▽

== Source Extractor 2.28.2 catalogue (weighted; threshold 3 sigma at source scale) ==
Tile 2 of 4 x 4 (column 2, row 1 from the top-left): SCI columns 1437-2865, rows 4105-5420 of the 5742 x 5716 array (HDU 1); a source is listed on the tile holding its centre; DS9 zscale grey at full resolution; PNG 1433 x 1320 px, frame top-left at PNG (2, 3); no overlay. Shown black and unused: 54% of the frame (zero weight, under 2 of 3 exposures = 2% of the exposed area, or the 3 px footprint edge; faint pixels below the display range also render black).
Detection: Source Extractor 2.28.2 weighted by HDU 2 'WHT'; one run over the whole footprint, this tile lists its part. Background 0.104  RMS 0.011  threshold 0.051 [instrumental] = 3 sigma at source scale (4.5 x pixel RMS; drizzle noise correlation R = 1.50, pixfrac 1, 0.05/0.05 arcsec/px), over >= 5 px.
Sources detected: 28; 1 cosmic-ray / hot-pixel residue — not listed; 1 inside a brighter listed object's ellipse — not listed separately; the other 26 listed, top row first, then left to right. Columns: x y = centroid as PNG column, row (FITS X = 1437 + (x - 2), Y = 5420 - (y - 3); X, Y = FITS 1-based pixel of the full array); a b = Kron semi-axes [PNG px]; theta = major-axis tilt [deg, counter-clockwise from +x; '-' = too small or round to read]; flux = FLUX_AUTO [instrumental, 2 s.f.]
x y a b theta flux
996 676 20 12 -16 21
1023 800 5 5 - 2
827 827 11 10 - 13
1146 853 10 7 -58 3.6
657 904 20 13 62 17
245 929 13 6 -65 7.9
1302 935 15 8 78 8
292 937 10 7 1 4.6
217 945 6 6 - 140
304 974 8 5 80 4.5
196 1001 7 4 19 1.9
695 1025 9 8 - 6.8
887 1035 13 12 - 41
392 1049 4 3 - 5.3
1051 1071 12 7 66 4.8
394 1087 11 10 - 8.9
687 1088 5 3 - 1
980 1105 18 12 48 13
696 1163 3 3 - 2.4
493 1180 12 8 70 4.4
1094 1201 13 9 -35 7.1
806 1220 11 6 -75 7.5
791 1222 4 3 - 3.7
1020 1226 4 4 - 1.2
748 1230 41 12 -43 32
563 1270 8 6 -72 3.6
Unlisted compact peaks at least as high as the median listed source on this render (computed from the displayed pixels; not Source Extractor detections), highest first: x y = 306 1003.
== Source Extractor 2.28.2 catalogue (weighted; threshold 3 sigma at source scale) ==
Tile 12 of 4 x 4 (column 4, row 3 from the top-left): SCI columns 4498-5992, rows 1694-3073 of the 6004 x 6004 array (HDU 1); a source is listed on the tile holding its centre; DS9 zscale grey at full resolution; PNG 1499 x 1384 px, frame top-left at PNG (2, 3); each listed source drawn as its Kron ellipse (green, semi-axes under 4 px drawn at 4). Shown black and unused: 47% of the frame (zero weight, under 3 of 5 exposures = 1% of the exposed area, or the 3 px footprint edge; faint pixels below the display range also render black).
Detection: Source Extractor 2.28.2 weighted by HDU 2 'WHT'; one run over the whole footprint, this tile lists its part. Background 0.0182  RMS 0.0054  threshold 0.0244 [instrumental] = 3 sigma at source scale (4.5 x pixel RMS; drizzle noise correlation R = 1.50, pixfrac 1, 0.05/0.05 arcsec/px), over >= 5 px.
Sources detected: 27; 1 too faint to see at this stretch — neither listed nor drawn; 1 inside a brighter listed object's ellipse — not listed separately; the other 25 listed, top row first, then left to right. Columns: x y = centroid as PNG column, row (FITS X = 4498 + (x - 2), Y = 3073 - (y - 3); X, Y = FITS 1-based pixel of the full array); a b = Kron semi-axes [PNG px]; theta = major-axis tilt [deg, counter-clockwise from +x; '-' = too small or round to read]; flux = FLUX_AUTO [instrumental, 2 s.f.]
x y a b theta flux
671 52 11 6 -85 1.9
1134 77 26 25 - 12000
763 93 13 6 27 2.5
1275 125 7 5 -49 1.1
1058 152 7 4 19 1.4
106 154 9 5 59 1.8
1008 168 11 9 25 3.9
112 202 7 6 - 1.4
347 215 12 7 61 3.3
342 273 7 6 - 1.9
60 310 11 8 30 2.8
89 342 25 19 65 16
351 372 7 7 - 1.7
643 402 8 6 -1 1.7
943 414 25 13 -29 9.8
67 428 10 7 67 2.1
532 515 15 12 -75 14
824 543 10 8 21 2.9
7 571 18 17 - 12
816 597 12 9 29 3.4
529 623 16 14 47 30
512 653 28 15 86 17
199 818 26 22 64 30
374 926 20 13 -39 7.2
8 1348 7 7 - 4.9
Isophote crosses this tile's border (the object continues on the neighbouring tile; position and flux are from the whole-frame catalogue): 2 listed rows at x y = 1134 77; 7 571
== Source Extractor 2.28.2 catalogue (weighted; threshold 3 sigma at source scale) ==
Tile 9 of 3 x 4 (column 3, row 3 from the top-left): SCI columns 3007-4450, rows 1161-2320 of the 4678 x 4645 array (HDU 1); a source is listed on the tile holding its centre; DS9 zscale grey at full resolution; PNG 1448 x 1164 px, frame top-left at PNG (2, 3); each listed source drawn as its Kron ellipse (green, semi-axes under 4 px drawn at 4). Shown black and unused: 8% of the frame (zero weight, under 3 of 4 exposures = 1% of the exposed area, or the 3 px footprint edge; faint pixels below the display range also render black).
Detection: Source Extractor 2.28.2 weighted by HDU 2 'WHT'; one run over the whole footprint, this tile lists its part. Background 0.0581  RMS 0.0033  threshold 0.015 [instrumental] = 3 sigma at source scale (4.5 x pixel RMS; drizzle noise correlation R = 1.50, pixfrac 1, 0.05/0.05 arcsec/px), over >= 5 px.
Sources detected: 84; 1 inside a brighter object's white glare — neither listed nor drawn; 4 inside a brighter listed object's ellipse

△

The request ▸ Rewrite every one of the lines above, renaming "Source Extractor" to "SExtractor" wherever it occurs and leaving everything else as it stands.

Correct result ▸
== SExtractor 2.28.2 catalogue (weighted; threshold 3 sigma at source scale) ==
Tile 2 of 4 x 4 (column 2, row 1 from the top-left): SCI columns 1437-2865, rows 4105-5420 of the 5742 x 5716 array (HDU 1); a source is listed on the tile holding its centre; DS9 zscale grey at full resolution; PNG 1433 x 1320 px, frame top-left at PNG (2, 3); no overlay. Shown black and unused: 54% of the frame (zero weight, under 2 of 3 exposures = 2% of the exposed area, or the 3 px footprint edge; faint pixels below the display range also render black).
Detection: SExtractor 2.28.2 weighted by HDU 2 'WHT'; one run over the whole footprint, this tile lists its part. Background 0.104  RMS 0.011  threshold 0.051 [instrumental] = 3 sigma at source scale (4.5 x pixel RMS; drizzle noise correlation R = 1.50, pixfrac 1, 0.05/0.05 arcsec/px), over >= 5 px.
Sources detected: 28; 1 cosmic-ray / hot-pixel residue — not listed; 1 inside a brighter listed object's ellipse — not listed separately; the other 26 listed, top row first, then left to right. Columns: x y = centroid as PNG column, row (FITS X = 1437 + (x - 2), Y = 5420 - (y - 3); X, Y = FITS 1-based pixel of the full array); a b = Kron semi-axes [PNG px]; theta = major-axis tilt [deg, counter-clockwise from +x; '-' = too small or round to read]; flux = FLUX_AUTO [instrumental, 2 s.f.]
x y a b theta flux
996 676 20 12 -16 21
1023 800 5 5 - 2
827 827 11 10 - 13
1146 853 10 7 -58 3.6
657 904 20 13 62 17
245 929 13 6 -65 7.9
1302 935 15 8 78 8
292 937 10 7 1 4.6
217 945 6 6 - 140
304 974 8 5 80 4.5
196 1001 7 4 19 1.9
695 1025 9 8 - 6.8
887 1035 13 12 - 41
392 1049 4 3 - 5.3
1051 1071 12 7 66 4.8
394 1087 11 10 - 8.9
687 1088 5 3 - 1
980 1105 18 12 48 13
696 1163 3 3 - 2.4
493 1180 12 8 70 4.4
1094 1201 13 9 -35 7.1
806 1220 11 6 -75 7.5
791 1222 4 3 - 3.7
1020 1226 4 4 - 1.2
748 1230 41 12 -43 32
563 1270 8 6 -72 3.6
Unlisted compact peaks at least as high as the median listed source on this render (computed from the displayed pixels; not SExtractor detections), highest first: x y = 306 1003.
== SExtractor 2.28.2 catalogue (weighted; threshold 3 sigma at source scale) ==
Tile 12 of 4 x 4 (column 4, row 3 from the top-left): SCI columns 4498-5992, rows 1694-3073 of the 6004 x 6004 array (HDU 1); a source is listed on the tile holding its centre; DS9 zscale grey at full resolution; PNG 1499 x 1384 px, frame top-left at PNG (2, 3); each listed source drawn as its Kron ellipse (green, semi-axes under 4 px drawn at 4). Shown black and unused: 47% of the frame (zero weight, under 3 of 5 exposures = 1% of the exposed area, or the 3 px footprint edge; faint pixels below the display range also render black).
Detection: SExtractor 2.28.2 weighted by HDU 2 'WHT'; one run over the whole footprint, this tile lists its part. Background 0.0182  RMS 0.0054  threshold 0.0244 [instrumental] = 3 sigma at source scale (4.5 x pixel RMS; drizzle noise correlation R = 1.50, pixfrac 1, 0.05/0.05 arcsec/px), over >= 5 px.
Sources detected: 27; 1 too faint to see at this stretch — neither listed nor drawn; 1 inside a brighter listed object's ellipse — not listed separately; the other 25 listed, top row first, then left to right. Columns: x y = centroid as PNG column, row (FITS X = 4498 + (x - 2), Y = 3073 - (y - 3); X, Y = FITS 1-based pixel of the full array); a b = Kron semi-axes [PNG px]; theta = major-axis tilt [deg, counter-clockwise from +x; '-' = too small or round to read]; flux = FLUX_AUTO [instrumental, 2 s.f.]
x y a b theta flux
671 52 11 6 -85 1.9
1134 77 26 25 - 12000
763 93 13 6 27 2.5
1275 125 7 5 -49 1.1
1058 152 7 4 19 1.4
106 154 9 5 59 1.8
1008 168 11 9 25 3.9
112 202 7 6 - 1.4
347 215 12 7 61 3.3
342 273 7 6 - 1.9
60 310 11 8 30 2.8
89 342 25 19 65 16
351 372 7 7 - 1.7
643 402 8 6 -1 1.7
943 414 25 13 -29 9.8
67 428 10 7 67 2.1
532 515 15 12 -75 14
824 543 10 8 21 2.9
7 571 18 17 - 12
816 597 12 9 29 3.4
529 623 16 14 47 30
512 653 28 15 86 17
199 818 26 22 64 30
374 926 20 13 -39 7.2
8 1348 7 7 - 4.9
Isophote crosses this tile's border (the object continues on the neighbouring tile; position and flux are from the whole-frame catalogue): 2 listed rows at x y = 1134 77; 7 571
== SExtractor 2.28.2 catalogue (weighted; threshold 3 sigma at source scale) ==
Tile 9 of 3 x 4 (column 3, row 3 from the top-left): SCI columns 3007-4450, rows 1161-2320 of the 4678 x 4645 array (HDU 1); a source is listed on the tile holding its centre; DS9 zscale grey at full resolution; PNG 1448 x 1164 px, frame top-left at PNG (2, 3); each listed source drawn as its Kron ellipse (green, semi-axes under 4 px drawn at 4). Shown black and unused: 8% of the frame (zero weight, under 3 of 4 exposures = 1% of the exposed area, or the 3 px footprint edge; faint pixels below the display range also render black).
Detection: SExtractor 2.28.2 weighted by HDU 2 'WHT'; one run over the whole footprint, this tile lists its part. Background 0.0581  RMS 0.0033  threshold 0.015 [instrumental] = 3 sigma at source scale (4.5 x pixel RMS; drizzle noise correlation R = 1.50, pixfrac 1, 0.05/0.05 arcsec/px), over >= 5 px.
Sources detected: 84; 1 inside a brighter object's white glare — neither listed nor drawn; 4 inside a brighter listed object's ellipse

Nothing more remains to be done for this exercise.